• What to do: Copy the entries below word for word, from the line containing "What is the total" through the line containing "Which series has", both lines included. Omit any pictures.

• Provided material:
◆ ◆ ◆

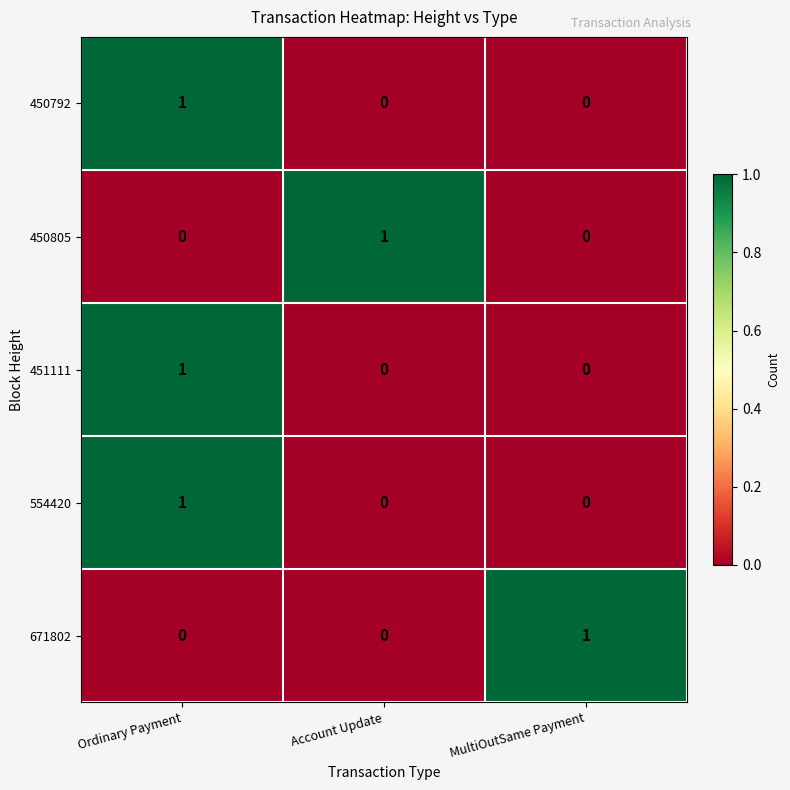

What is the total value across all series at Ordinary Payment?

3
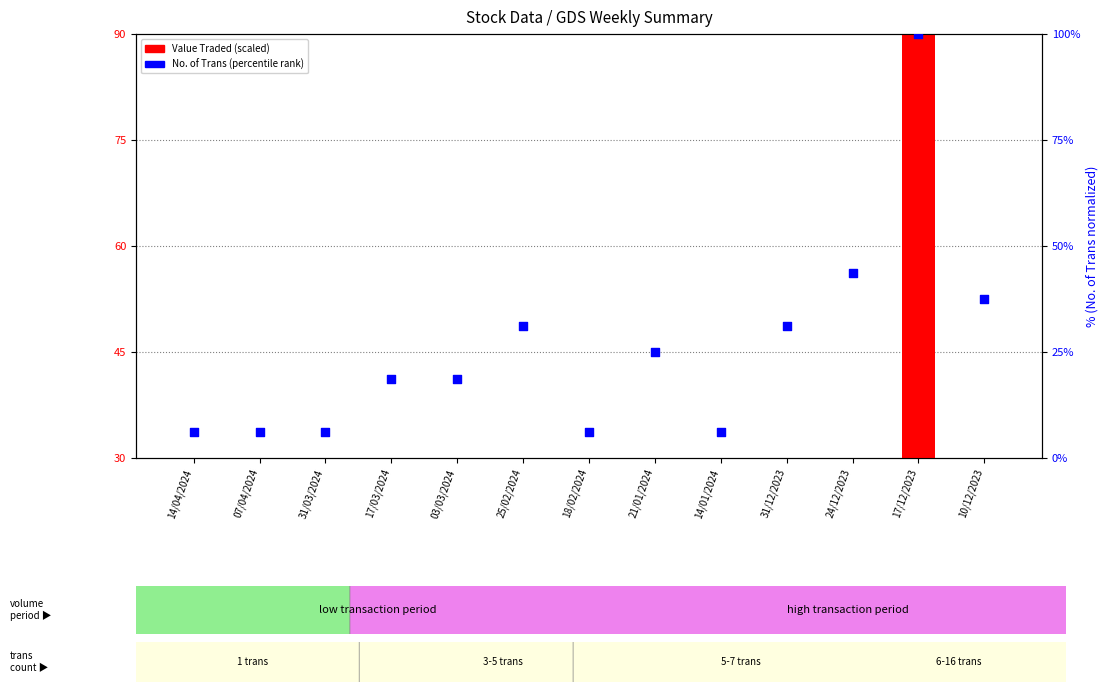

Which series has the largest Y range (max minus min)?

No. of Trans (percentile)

◆ ◆ ◆

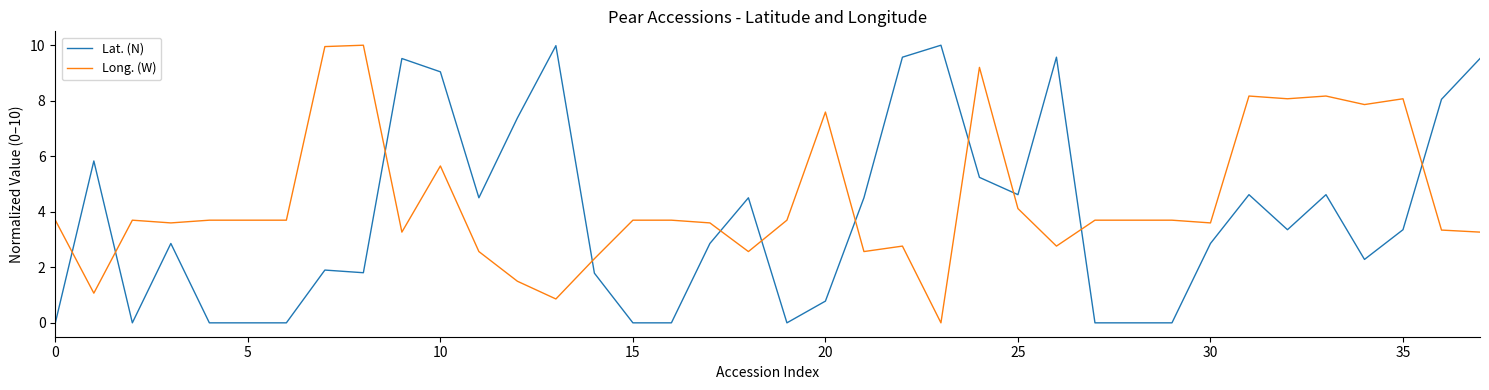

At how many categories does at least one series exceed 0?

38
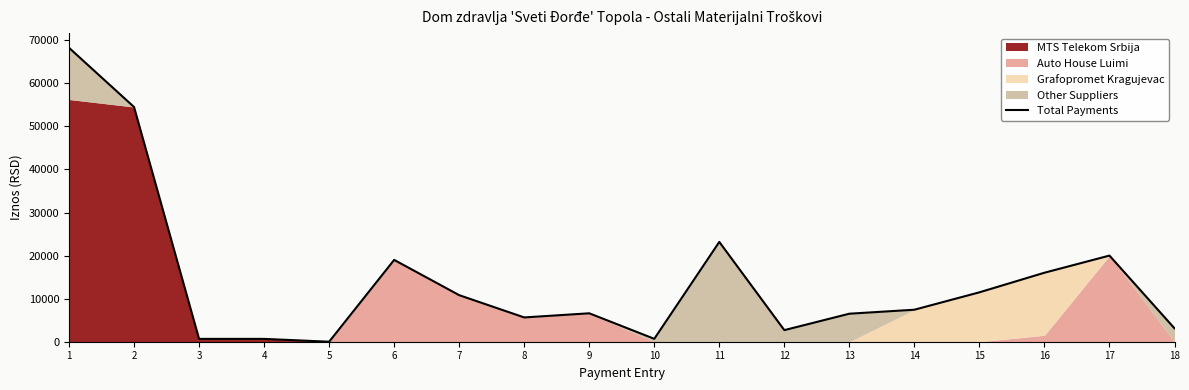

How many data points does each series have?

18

◆ ◆ ◆

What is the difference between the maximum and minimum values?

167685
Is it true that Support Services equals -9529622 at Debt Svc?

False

◆ ◆ ◆

• Solution to this exercise:
What is the total value across all series at Ordinary Payment?

3

Which series has the largest Y range (max minus min)?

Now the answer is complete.